Late-Race Drop Bag (Miles 60–80)

By now, you're a different person. Your cognitive function is reduced. Your fine motor skills may be compromised. Pack accordingly.

  • Everything pre-opened or easy to open. Don't make mile-70-you fight with packaging.
  • Warm layers if temperatures are dropping: a lightweight fleece or insulated jacket, arm sleeves, thin gloves, a buff.
  • A second headlamp. Batteries die. Headlamps malfunction. Having a backup isn't paranoia — it's basic risk management.
  • Ginger chews or ginger ale. Nausea is almost universal in the late miles. Ginger actually helps.
  • Extra caffeine. The death march between mile 65 and 80 is where races are won and lost. Strategic caffeine gets you through.
  • Trekking poles if the course allows them and you've trained with them. Your quads will thank you on late-race climbs.

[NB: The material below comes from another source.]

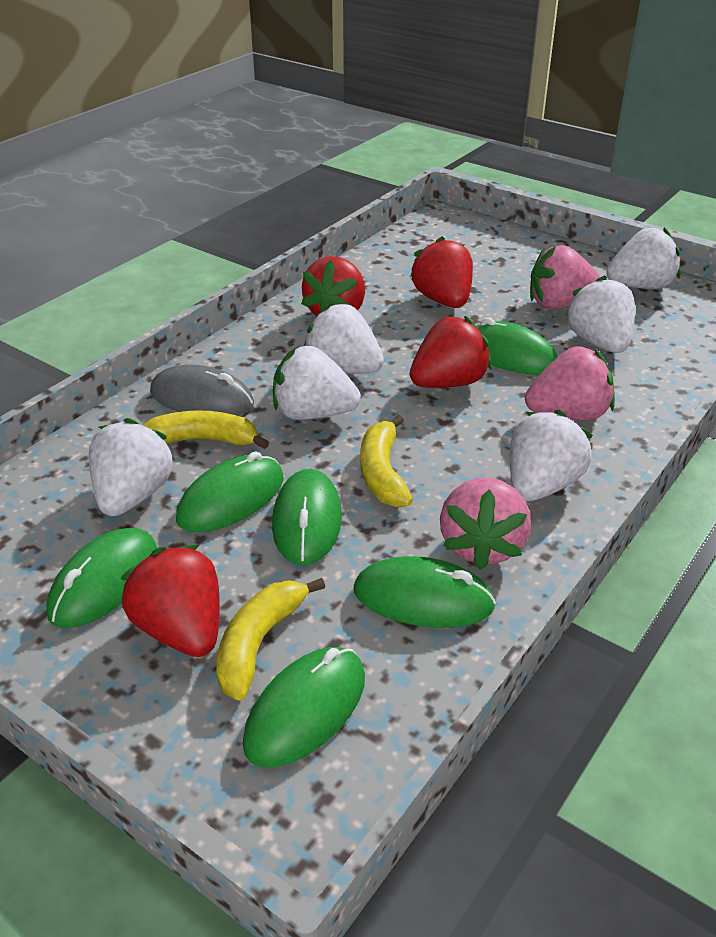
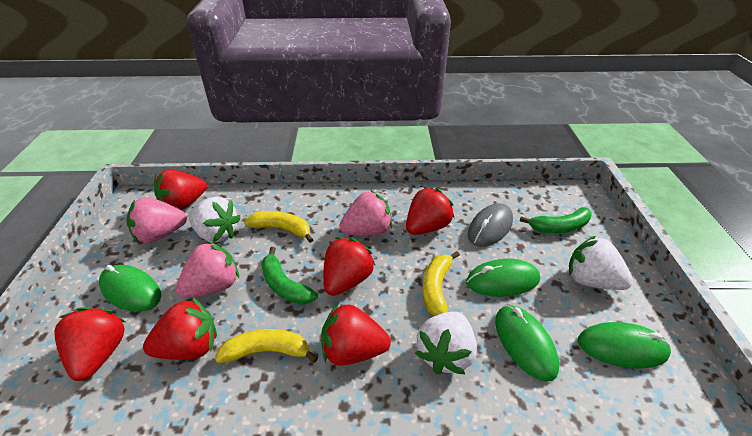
green banana: none = 0 -> [261,247,318,305] [520,207,592,233] = 2
green mouse: [46,528,157,628] [176,451,284,532] [242,647,365,767] [272,469,342,565] [354,556,496,628] [475,318,558,375] = 6 -> [99,265,161,312] [466,259,540,297] [495,305,559,382] [578,322,671,369] = 4
red strawberry: [120,545,220,657] [301,257,365,316] [410,236,473,308] [410,316,492,388] = 4 -> [54,307,125,381] [143,297,217,360] [154,170,207,210] [321,303,391,366] [323,237,376,296] [406,187,454,235] = 6
white strawberry: [89,418,175,516] [273,346,361,420] [304,303,384,374] [510,410,593,501] [565,275,635,353] [606,227,681,289] = 6 -> [189,197,240,243] [415,312,477,375] [569,236,633,290] = 3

What NOT to Put in Drop Bags

  • Your phone charger. You won't remember to grab it back. Leave it with your crew.
  • Gear you haven't tested. Your drop bag is not the place to try new shoes, a different vest, or an untested food. Everything should be proven in training.
  • Too many options. Decision fatigue is real at mile 50. Three food choices, not fifteen. One backup shirt, not three.
  • Anything fragile. Drop bags get thrown around. Assume your bag will be upside down in a pile of 200 other bags in the rain.

The Items Most Runners Forget

After crewing, pacing, and running dozens of ultras, these are the things I see people desperately wishing they'd packed:

  • A small towel or bandana. For wiping sweat, cleaning mud off your face, or wrapping around your neck when it's hot.
  • Vaseline. For feet, thighs, and anywhere that's starting to rub. Body glide wears off; Vaseline stays.
  • A spare pair of contacts or reading glasses. If you wear corrective lenses, losing one at mile 55 with no backup is a nightmare.
  • Ziplock bag for your phone. Rain happens. River crossings happen. Protect your phone.
  • Cash. Some ultra finish areas have food vendors. Being able to buy a real meal after 24+ hours of running is worth more than you can imagine.

Pack It, Then Cut It in Half

Lay out everything you want to put in your drop bags. Now remove a third of it. What remains is probably what you actually need.

The best drop bag is one you spend less than three minutes at. Get in, swap your essentials, eat something, and get back on the trail. Every minute spent fiddling with gear is a minute you're not moving toward the finish line.